■ What is required
Set down the data below in full, exactly as it reads, but without the pictures.

■ Stored items
● ● ● ● ● ● ●
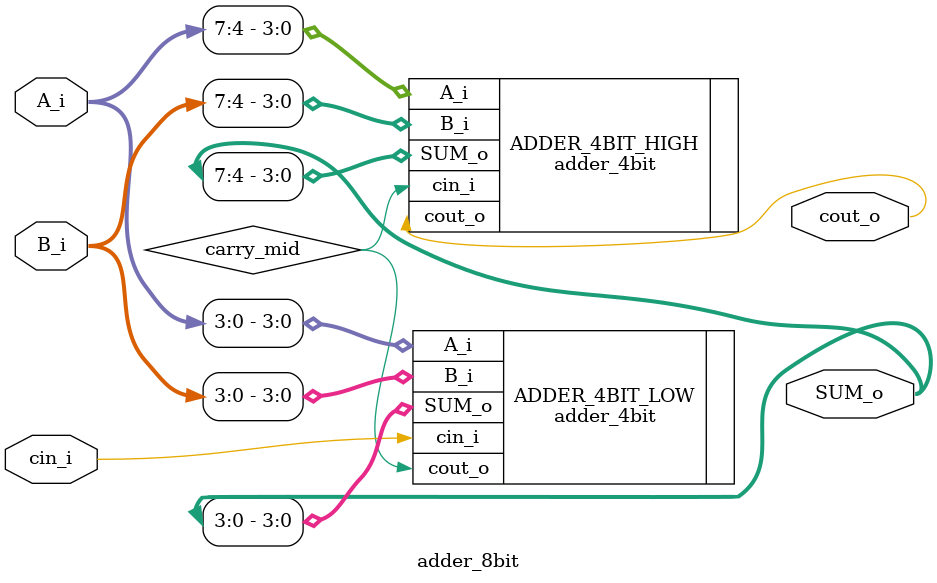
<source format=sv>
module adder_8bit (
    input  logic [7:0] A_i    , // 8-bit input A
    input  logic [7:0] B_i    , // 8-bit input B
    input  logic       cin_i  , // Initial carry input
    output logic [7:0] SUM_o  , // 8-bit sum output
    output logic       cout_o   // Final carry output
);
    logic carry_mid; // Carry between the two 4-bit adders

    // Lower 4 bits
    adder_4bit ADDER_4BIT_LOW (
        .A_i   (A_i[3:0]  ),
        .B_i   (B_i[3:0]  ),
        .cin_i (cin_i     ),
        .SUM_o (SUM_o[3:0]),
        .cout_o(carry_mid )
    );

    // Upper 4 bits
    adder_4bit ADDER_4BIT_HIGH (
        .A_i   (A_i[7:4]  ),
        .B_i   (B_i[7:4]  ),
        .cin_i (carry_mid ),
        .SUM_o (SUM_o[7:4]),
        .cout_o(cout_o    )
    );

endmodule

</source>
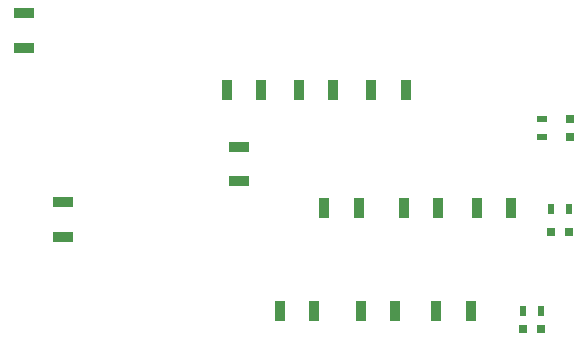
<source format=gbp>
G04 #@! TF.GenerationSoftware,KiCad,Pcbnew,(2017-09-19 revision dddaa7e69)-makepkg*
G04 #@! TF.CreationDate,2017-11-22T18:58:21+10:30*
G04 #@! TF.ProjectId,din_power_atm90e26,64696E5F706F7765725F61746D393065,rev?*
G04 #@! TF.SameCoordinates,Original*
G04 #@! TF.FileFunction,Paste,Bot*
G04 #@! TF.FilePolarity,Positive*
%FSLAX46Y46*%
G04 Gerber Fmt 4.6, Leading zero omitted, Abs format (unit mm)*
G04 Created by KiCad (PCBNEW (2017-09-19 revision dddaa7e69)-makepkg) date 11/22/17 18:58:21*
%MOMM*%
%LPD*%
G01*
G04 APERTURE LIST*
%ADD10R,0.900000X1.700000*%
%ADD11R,1.700000X0.900000*%
%ADD12R,0.800000X0.750000*%
%ADD13R,0.750000X0.800000*%
%ADD14R,0.500000X0.900000*%
%ADD15R,0.900000X0.500000*%
G04 APERTURE END LIST*
D10*
X138838000Y-57147400D03*
X141738000Y-57147400D03*
X153888000Y-67097400D03*
X156788000Y-67097400D03*
X153388000Y-75777400D03*
X150488000Y-75777400D03*
X147868000Y-57147400D03*
X144968000Y-57147400D03*
X150598000Y-67107400D03*
X147698000Y-67107400D03*
X144078000Y-75777400D03*
X146978000Y-75777400D03*
X140098000Y-75777400D03*
X137198000Y-75777400D03*
X140998000Y-67107400D03*
X143898000Y-67107400D03*
D11*
X133731000Y-64823000D03*
X133731000Y-61923000D03*
X115570000Y-53520000D03*
X115570000Y-50620000D03*
D10*
X132738000Y-57147400D03*
X135638000Y-57147400D03*
D11*
X118872000Y-69522000D03*
X118872000Y-66622000D03*
D12*
X161668000Y-69127400D03*
X160168000Y-69127400D03*
D13*
X161788000Y-61077400D03*
X161788000Y-59577400D03*
D12*
X159328000Y-77377400D03*
X157828000Y-77377400D03*
D14*
X161668000Y-67167400D03*
X160168000Y-67167400D03*
D15*
X159448000Y-61077400D03*
X159448000Y-59577400D03*
D14*
X159328000Y-75777400D03*
X157828000Y-75777400D03*
M02*

</source>
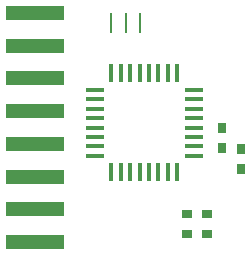
<source format=gtp>
G04 DipTrace 3.3.1.1*
G04 TopPaste.gtp*
%MOIN*%
G04 #@! TF.FileFunction,Paste,Top*
G04 #@! TF.Part,Single*
%ADD31R,0.007868X0.066923*%
%ADD35R,0.059049X0.011805*%
%ADD37R,0.011805X0.059049*%
%ADD39R,0.03149X0.035427*%
%ADD41R,0.035427X0.03149*%
%ADD43R,0.19212X0.04662*%
%FSLAX26Y26*%
G04*
G70*
G90*
G75*
G01*
G04 TopPaste*
%LPD*%
D43*
X499951Y424951D3*
Y533951D3*
Y642951D3*
Y751951D3*
Y860951D3*
Y969951D3*
Y1078951D3*
X500001Y1187990D3*
D41*
X1006200Y449949D3*
X1073129D3*
X1006200Y518700D3*
X1073129D3*
D39*
X1187451Y668700D3*
Y735629D3*
X1124951Y737449D3*
Y804378D3*
D37*
X974951Y987449D3*
X943455D3*
X911959D3*
X880462D3*
X848966D3*
X817470D3*
X785974D3*
X754478D3*
D35*
X699360Y932331D3*
Y900835D3*
Y869339D3*
Y837843D3*
Y806347D3*
Y774851D3*
Y743355D3*
Y711859D3*
D37*
X754478Y656741D3*
X785974D3*
X817470D3*
X848966D3*
X880462D3*
X911959D3*
X943455D3*
X974951D3*
D35*
X1030069Y711859D3*
Y743355D3*
Y774851D3*
Y806347D3*
Y837843D3*
Y869339D3*
Y900835D3*
Y932331D3*
D31*
X849949Y1156200D3*
X802705D3*
X755461D3*
M02*

</source>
● ● ● ● ● ● ●
■ Solution to the exercise
<source format=sv>
module adder_8bit (
    input  logic [7:0] A_i    , // 8-bit input A
    input  logic [7:0] B_i    , // 8-bit input B
    input  logic       cin_i  , // Initial carry input
    output logic [7:0] SUM_o  , // 8-bit sum output
    output logic       cout_o   // Final carry output
);
    logic carry_mid; // Carry between the two 4-bit adders

    // Lower 4 bits
    adder_4bit ADDER_4BIT_LOW (
        .A_i   (A_i[3:0]  ),
        .B_i   (B_i[3:0]  ),
        .cin_i (cin_i     ),
        .SUM_o (SUM_o[3:0]),
        .cout_o(carry_mid )
    );

    // Upper 4 bits
    adder_4bit ADDER_4BIT_HIGH (
        .A_i   (A_i[7:4]  ),
        .B_i   (B_i[7:4]  ),
        .cin_i (carry_mid ),
        .SUM_o (SUM_o[7:4]),
        .cout_o(cout_o    )
    );

endmodule

</source>
<source format=gbp>
G04 #@! TF.GenerationSoftware,KiCad,Pcbnew,(2017-09-19 revision dddaa7e69)-makepkg*
G04 #@! TF.CreationDate,2017-11-22T18:58:21+10:30*
G04 #@! TF.ProjectId,din_power_atm90e26,64696E5F706F7765725F61746D393065,rev?*
G04 #@! TF.SameCoordinates,Original*
G04 #@! TF.FileFunction,Paste,Bot*
G04 #@! TF.FilePolarity,Positive*
%FSLAX46Y46*%
G04 Gerber Fmt 4.6, Leading zero omitted, Abs format (unit mm)*
G04 Created by KiCad (PCBNEW (2017-09-19 revision dddaa7e69)-makepkg) date 11/22/17 18:58:21*
%MOMM*%
%LPD*%
G01*
G04 APERTURE LIST*
%ADD10R,0.900000X1.700000*%
%ADD11R,1.700000X0.900000*%
%ADD12R,0.800000X0.750000*%
%ADD13R,0.750000X0.800000*%
%ADD14R,0.500000X0.900000*%
%ADD15R,0.900000X0.500000*%
G04 APERTURE END LIST*
D10*
X138838000Y-57147400D03*
X141738000Y-57147400D03*
X153888000Y-67097400D03*
X156788000Y-67097400D03*
X153388000Y-75777400D03*
X150488000Y-75777400D03*
X147868000Y-57147400D03*
X144968000Y-57147400D03*
X150598000Y-67107400D03*
X147698000Y-67107400D03*
X144078000Y-75777400D03*
X146978000Y-75777400D03*
X140098000Y-75777400D03*
X137198000Y-75777400D03*
X140998000Y-67107400D03*
X143898000Y-67107400D03*
D11*
X133731000Y-64823000D03*
X133731000Y-61923000D03*
X115570000Y-53520000D03*
X115570000Y-50620000D03*
D10*
X132738000Y-57147400D03*
X135638000Y-57147400D03*
D11*
X118872000Y-69522000D03*
X118872000Y-66622000D03*
D12*
X161668000Y-69127400D03*
X160168000Y-69127400D03*
D13*
X161788000Y-61077400D03*
X161788000Y-59577400D03*
D12*
X159328000Y-77377400D03*
X157828000Y-77377400D03*
D14*
X161668000Y-67167400D03*
X160168000Y-67167400D03*
D15*
X159448000Y-61077400D03*
X159448000Y-59577400D03*
D14*
X159328000Y-75777400D03*
X157828000Y-75777400D03*
M02*

</source>
<source format=gtp>
G04 DipTrace 3.3.1.1*
G04 TopPaste.gtp*
%MOIN*%
G04 #@! TF.FileFunction,Paste,Top*
G04 #@! TF.Part,Single*
%ADD31R,0.007868X0.066923*%
%ADD35R,0.059049X0.011805*%
%ADD37R,0.011805X0.059049*%
%ADD39R,0.03149X0.035427*%
%ADD41R,0.035427X0.03149*%
%ADD43R,0.19212X0.04662*%
%FSLAX26Y26*%
G04*
G70*
G90*
G75*
G01*
G04 TopPaste*
%LPD*%
D43*
X499951Y424951D3*
Y533951D3*
Y642951D3*
Y751951D3*
Y860951D3*
Y969951D3*
Y1078951D3*
X500001Y1187990D3*
D41*
X1006200Y449949D3*
X1073129D3*
X1006200Y518700D3*
X1073129D3*
D39*
X1187451Y668700D3*
Y735629D3*
X1124951Y737449D3*
Y804378D3*
D37*
X974951Y987449D3*
X943455D3*
X911959D3*
X880462D3*
X848966D3*
X817470D3*
X785974D3*
X754478D3*
D35*
X699360Y932331D3*
Y900835D3*
Y869339D3*
Y837843D3*
Y806347D3*
Y774851D3*
Y743355D3*
Y711859D3*
D37*
X754478Y656741D3*
X785974D3*
X817470D3*
X848966D3*
X880462D3*
X911959D3*
X943455D3*
X974951D3*
D35*
X1030069Y711859D3*
Y743355D3*
Y774851D3*
Y806347D3*
Y837843D3*
Y869339D3*
Y900835D3*
Y932331D3*
D31*
X849949Y1156200D3*
X802705D3*
X755461D3*
M02*

</source>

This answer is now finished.